Hernán recibió unos cuantos latigazos cuando guardó la sangre que le chorreaba por la nariz en un vaso y dejó que se hiciera hielo rojo en el congelador. Algunos de los niños del vecindario tenían apodos. Le decían Chueco al patizambo. Papalito a un niño que solo comía papitas fritas durante la cena. Samba a la nena de churros. Pero a mi hermano le decían Hernán el Raro. No jugaba fútbol, nombraba a los ladrillos de la fachada de nuestra casa, soltaba lágrimas cada día que aparecía una nube en el cielo. Un día nuestra madre lo encontró en plena disección de una lagartija. Pensó que la había matado y sacó una correa de Papi para enseñarle una lección. Siempre me dolía más cuando usaba algo que le pertenecía a alguien que estaba muerto, pero la tiró al piso cuando él le gritó que la había encontrado patas arriba, que solo quería ver sus tripas, que él nunca mataría a un ser vivo. Yo jamás me metía. Cuando escuchaba en las madrugadas que se subía al techo para contar las estrellas simplemente me quedaba callada.
Tres años mayor a él, con casi nada en común, sólo la viuda de nuestra madre y que caminábamos a la escuela juntos. Durante el recreo, él desaparecía a la laguna detrás del edificio. Para Hernán era mejor que aguantar los comentarios de los chicos y evitar escucharme a mí insultando a un mocoso para que lo dejara en paz. Y así pasábamos los días. Él desapareciendo y yo asegurándome que estuviera vivo cuando sonaba el timbre y rezando que no hubiese más latigazos.
Un día me acerqué a su cuarto para pedirle un cuaderno y encontré un arcoíris de plumas en orden de tamaño y color en su cama. Me imaginaba que todas eran de diferentes pájaros—los tesoros que encontraba durante el recreo. Nunca lo había visto detenerse y guardar una pluma en su mochila, pero en la cama estaban acostadas más de cien. Algunas negras con puntitos grises. Otras de color tierra. Una de un azul flamante con las puntas desteñidas en un plomo suave. La más luminosa tenía un tinte rojo de cerezas.
Salté cuando escuché la voz de Hernán: —¿Qué haces?
—Nada. Solo viendo. ¿Me prestas un cuaderno?
—¿Quieres pintar?
Asentí con la cabeza.
Hernán sacó pintura de colores oscuros. Nada verde o con matices del sol. Nos sentamos en su escritorio y esperaba que sacase un pincel pero me entregó una pluma de su cama. Más que pintar, deletreábamos, trazando líneas gordas y finas dependiendo del grosor de las plumas. Se convirtió en un ritual para nosotros, pintar en silencio. Cuando veía una pluma mientras caminaba por ahí, la agarraba y la dejaba en su cama o debajo de su puerta. Después pintábamos fantasmas, montañas, mares negros, cementerios, la cara de Papi disipándose como una neblina. Luego guindábamos las hojas en su pared.
Con el paso de los años las veces que pintábamos disminuía, especialmente cuando me gradué y empecé a ir a la universidad. Pero seguía entregándole las plumas que descubría. Poco a poco dejó de sangrar por la nariz, pero las lágrimas aún le salían hasta viendo las propagandas. Mi hermano se rehusaba a comprar un teléfono celular o crear una cuenta de correo electrónico. Los fines de semanas se iba en la moto de Papá, una Triumph negra, y pasaba los días libres arreglándola. Cuando terminó el colegio y anunció que se iba de Ecuador para hacer un viaje en moto por Sudamérica, vi que mi madre tenía ganas de darle unos latigazos, pero ya no era un niño sino un hombre.

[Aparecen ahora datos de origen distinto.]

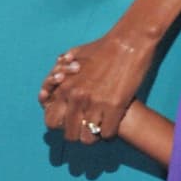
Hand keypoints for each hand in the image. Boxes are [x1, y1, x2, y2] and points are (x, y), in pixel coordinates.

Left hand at [38, 28, 151, 144]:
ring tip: (99, 128)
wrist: (129, 42)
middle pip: (69, 134)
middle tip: (86, 127)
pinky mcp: (115, 107)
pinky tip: (112, 123)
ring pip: (88, 138)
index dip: (60, 125)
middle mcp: (77, 97)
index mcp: (64, 87)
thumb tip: (57, 76)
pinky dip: (110, 131)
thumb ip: (62, 68)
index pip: (51, 121)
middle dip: (77, 133)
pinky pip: (107, 134)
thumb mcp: (75, 54)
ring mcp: (95, 103)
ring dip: (93, 135)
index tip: (69, 121)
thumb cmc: (103, 46)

En su último día, le pregunté cómo nos comunicaríamos si no creía en los celulares o el correo electrónico.
—Pluma y papel.
—¿Pero cómo sabré dónde estarás?
—Tendrás que esperar mis postales nomás.
Asentí con la cabeza.
Cada par de semanas llegaban postales de diferentes sitios. Una de las playas de Máncora, Perú. La puesta de sol en el desierto de Atacama. Volcanes con la nieve derritiéndose en la cordillera de los Andes. Todas con una sola línea escrita en su letra escuálida. Que estaba bien y que no me preocupara. Después de algunos meses me llegó una postal de Patagonia. Solo mi nombre y la dirección estaban escritas. Pegada a un costado, como si no hubiese viajado por cientos de kilómetros, encontré una pluma albina de un pavo real. Blanca, casi el color de un huevo, y un círculo como el sol desvaneciendo en los últimos momentos de luz. No la dejé encima de su cama o en su escritorio sino en mi mesa de noche. Ha pasado más de un año desde que lo vi. A veces, cuando abro la ventana y un viento ligero estremece las barbas pálidas, parece que escucho el ronroneo de una moto acercándose.